_REQUIRED ACTION A:_
In the book review, what is the name of the fictional village where the novel's oddball characters live?
_REQUIRED ACTION B:_
Rewrite the book review from "Charlie’s dilemma is" up to and including "awkward in comparison.", swapping "juxtaposition" for "contrast".

_PAGE EXCERPT:_
______
Saturday, February 9, 2008

Nobody Move, This Is A Review: CONFESSIONS OF A FALLEN ANGEL by Ronan O’Brien

Skating on the Surface of Celtic Tiger Ireland

Playing with his friends as a kid, Charlie nearly dies and from the moment of this early brush with mortality he is condemned, not to see dead people, but to dream their deaths. And so, with this unwanted capacity for premonition unifying his story and his life, Charlie’s tale unfolds.
  As can be imagined, Ronan O’Brien – a solicitor who specialises in criminal law – in this, his first novel, is not overly concerned with rendering a gritty Irish realism, rather he is content to flit between the comic and the serious, the extraordinary and the mundane, flirting with the fantastic along the way.
  Appropriately enough in the circumstances, there are three or four novels haunting this one particular novel: at times it is a kind of supernatural thriller, then a love story, with an ultra violent “gangster” element also thrown in for good measure.
  In keeping with the constantly shifting register, the novel moves at a fairly rapid pace. Apart from in the love story which is positioned mid-way through, in which Charlie allows himself the luxury of dwelling on his most positive relationship with the love of his life, Aisling, the novel’s plot offers numerous twists and turns.
  Charlie’s dilemma is one of trying to cheat destiny in his efforts to save those who die in his dreams. But, as is the way with fate (as the Greek tragedians knew), the outcome is always maddeningly fixed. Everything else in this world, however, is manifestly chaotic and unanticipated. It’s an odd juxtaposition that O’Brien presents, and he just about pulls it off.
  O’Brien’s achievement – and it is an achievement – is to keep all these constituent parts from becoming a cumbersome and unpalatable pudding. Charlie’s penchant for on-the-button one-liners, his wry perspective on the collection of oddball characters that people the fictional Northside Dublin village of Rathgorman keeps the reader’s attention and interest focused. The adult voice is the more convincing and consistent: the younger self as filtered through the grown-up Charlie appears awkward in comparison.
______
_SOURCE MATERIAL:_
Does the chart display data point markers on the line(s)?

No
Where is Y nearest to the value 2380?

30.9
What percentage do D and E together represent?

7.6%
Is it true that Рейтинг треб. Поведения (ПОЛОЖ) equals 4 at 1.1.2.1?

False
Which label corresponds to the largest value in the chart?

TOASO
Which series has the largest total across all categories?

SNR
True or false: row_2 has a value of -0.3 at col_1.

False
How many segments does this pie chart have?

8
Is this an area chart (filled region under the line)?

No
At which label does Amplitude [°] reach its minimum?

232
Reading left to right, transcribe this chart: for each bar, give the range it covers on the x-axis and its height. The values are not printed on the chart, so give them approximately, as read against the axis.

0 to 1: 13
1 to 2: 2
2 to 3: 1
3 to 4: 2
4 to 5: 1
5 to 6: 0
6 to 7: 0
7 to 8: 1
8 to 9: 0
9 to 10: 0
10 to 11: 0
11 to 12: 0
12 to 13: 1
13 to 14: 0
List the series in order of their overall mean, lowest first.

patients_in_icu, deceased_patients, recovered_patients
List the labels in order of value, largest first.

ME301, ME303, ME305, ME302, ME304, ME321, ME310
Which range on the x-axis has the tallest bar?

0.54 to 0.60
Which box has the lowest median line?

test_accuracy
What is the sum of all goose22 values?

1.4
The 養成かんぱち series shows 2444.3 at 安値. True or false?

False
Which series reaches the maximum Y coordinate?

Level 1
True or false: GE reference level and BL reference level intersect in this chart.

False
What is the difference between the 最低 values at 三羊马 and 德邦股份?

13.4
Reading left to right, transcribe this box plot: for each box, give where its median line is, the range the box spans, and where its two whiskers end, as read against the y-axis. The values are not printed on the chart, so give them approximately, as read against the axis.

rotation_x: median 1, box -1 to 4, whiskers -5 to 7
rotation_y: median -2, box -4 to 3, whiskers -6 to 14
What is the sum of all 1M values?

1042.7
______
_EXPECTED ANSWER A:_
Rathgorman, in Northside Dublin.

_EXPECTED ANSWER B:_
Charlie’s dilemma is one of trying to cheat destiny in his efforts to save those who die in his dreams. But, as is the way with fate (as the Greek tragedians knew), the outcome is always maddeningly fixed. Everything else in this world, however, is manifestly chaotic and unanticipated. It’s an odd contrast that O’Brien presents, and he just about pulls it off.
  O’Brien’s achievement – and it is an achievement – is to keep all these constituent parts from becoming a cumbersome and unpalatable pudding. Charlie’s penchant for on-the-button one-liners, his wry perspective on the collection of oddball characters that people the fictional Northside Dublin village of Rathgorman keeps the reader’s attention and interest focused. The adult voice is the more convincing and consistent: the younger self as filtered through the grown-up Charlie appears awkward in comparison.